2023年08月21日

ウクライナ戦争の行方

先日のテレビで、日本は米国に勝つ見込みがないにも拘わらず 対米戦争を開始して 膨大な犠牲者を出す迄 和平停戦を実現できなかった経緯を 某氏が語っていた。当時の複雑な国内外状況を簡単に説明することは不可能だが、天皇の権威をしても 軍部の暴走を抑えることはできなかった。226事件が発生して国内の対立が決定的になり、昭和天皇は 軍部の中核 東条英機を満州から呼び戻して 内閣首班に指名して和平戦略に転換するよう要請したが、東条は満州関東軍を抑えようとはしなかった。                                          

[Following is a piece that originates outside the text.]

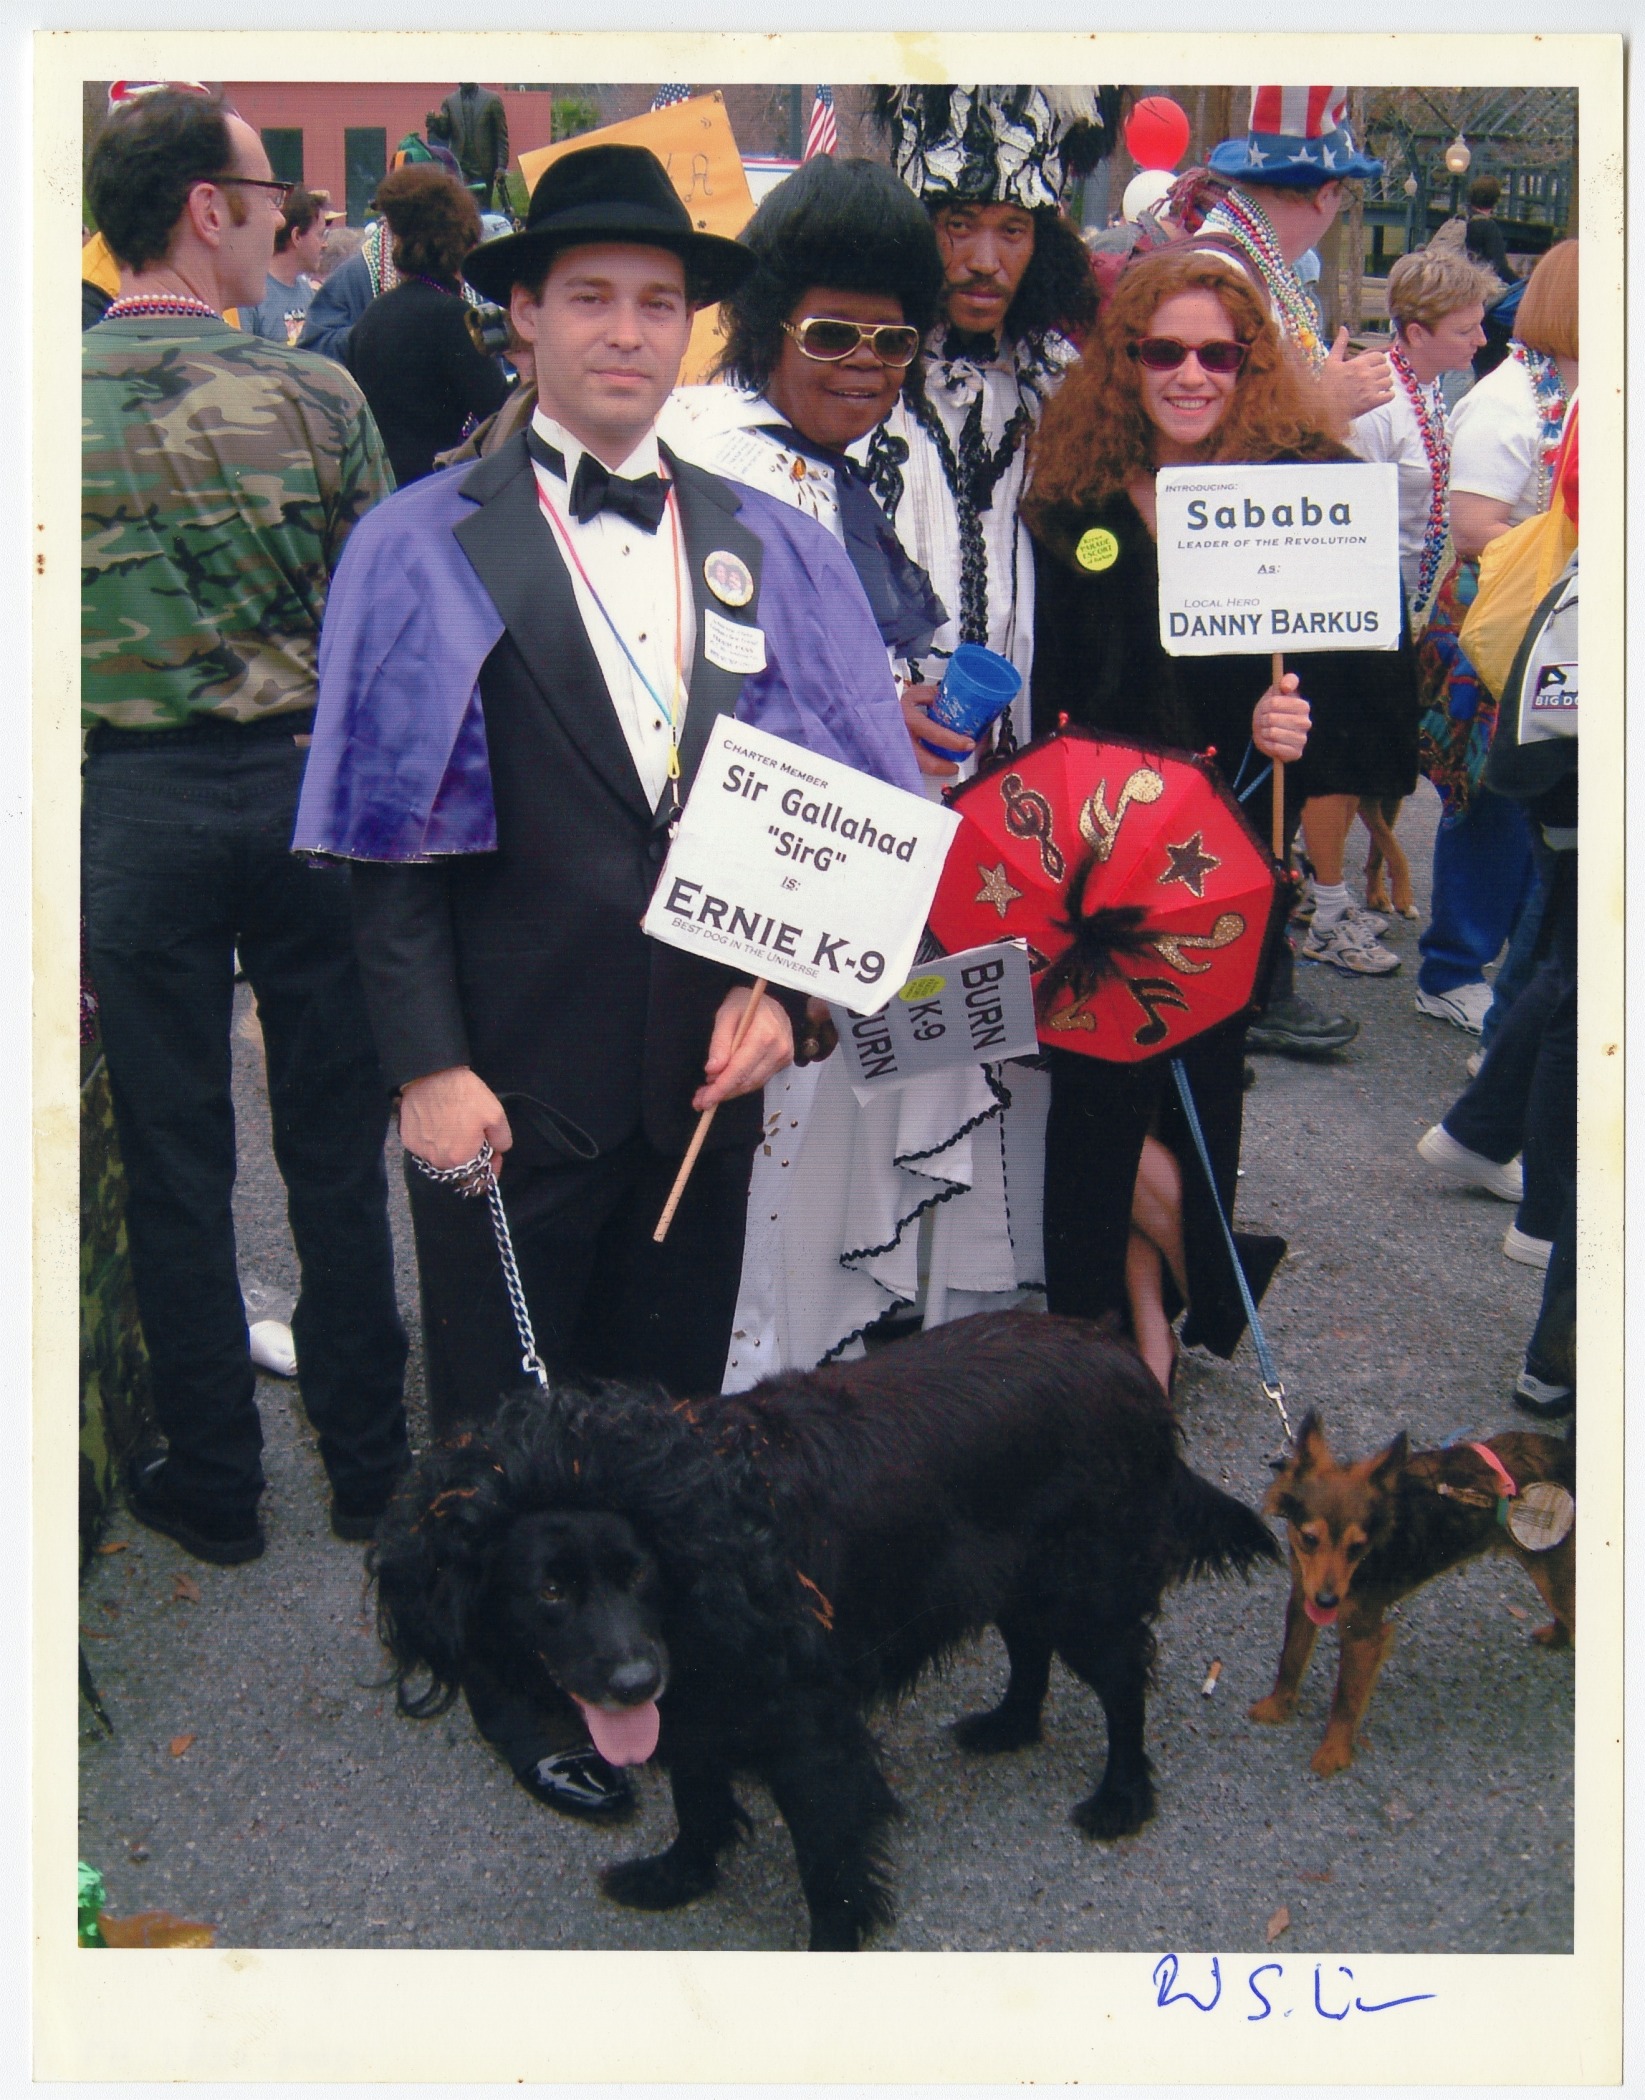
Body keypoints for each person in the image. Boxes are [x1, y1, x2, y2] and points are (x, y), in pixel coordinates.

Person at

                                     
圧倒的に強力な米国と戦っても、日本は勝てないことを軍部も知っていたが、石油輸入を米国が全面禁輸し始めると 日本は絶体絶命に陥った。米国の世論はまだ参戦することに躊躇していたこの段階で 日本軍は満州から撤退する方針を表明すれば和平の機会はあったが、年末に日本軍が真珠湾を奇襲攻撃したことで 米国世論が激高して 本格的な日米戦争となった。米国から輸入が出来なくなった石油を インドネシアから直接輸入しようと計画したが、ガダルカナル海戦で日本海軍が大敗して制海権を失ない、石油輸入の手段も失ってしまったという。
                                            
実は、ロシアのプーチンも東条英機と似た立場なのではないかと 私は思い始めた。プーチンは 友好国が次々とロシアを見捨て,ヨーロッパEUに加入し始め、ロシアとは親子以上の関係とも言われたウクライナまで、NATO加入の動きを見せ始めた為、これではプーチンの面目は丸潰れだと、自信の大戦車軍団を、首都キエフに進撃させて一週間で攻略し、1ケ月以内に全ウクライナを占領できると信じて、誰も予想しなかった戦車軍団をウクライナに突進させた。
                                             
しかし喜劇役者だと思っていたゼレンスキーは、敢然と立ち向かって抵抗し始め、米国,ヨーロッパ諸国の全面的な援助で猛烈に反撃を開始した。手元に核ミサイルを持つプーチンは 自分が敗北することはあり得ないと思っていたが、開戦して1年半が経過した今日、ロシア軍は敗色濃厚になってきた。このまま戦争を継続すると プーチンは全人類の敵になり 核ミサイルで大打撃を与えることはできても、核反撃を食らってプーチン自身も悲惨な結末になる可能性を予感している。   
                                                                              
プーチンは 太平洋戦争の東条英機と似た状況ではないかと私は思う。東条英機とプーチンの違う点は、マスコミに踊らされた日本国民は軍部を支持していたが、ロシア国民はウクライナ戦争の真相を知って嫌悪し国外に脱出し、ロシア兵自体もこの戦争の無意味さを感じて 戦闘継続に意欲を失っていることである。更にロシアは 自国領土を全く失っていないことも和平提案ができる立場にある。
                                                      
プーチンの課題は、戦争目的がネオナチ撲滅である という詭弁を取り消して 国民に謝ることだけである。世界の国々はウクライナ戦争に反対しており、 プーチンは自国民とウクライナ人に対して悲惨な殺戮を続けていることを理解すべきである。このまま戦争を継続すると、プーチンは益々追い詰められて ロシア国民から完全に見放されるだろうが、ひとこと 停戦意思があることを表明すれば、世界のリーダー達は歓迎して、プーチンに致命的な屈辱を負わせることなく 具体策な停戦案を提案してくれるだろう。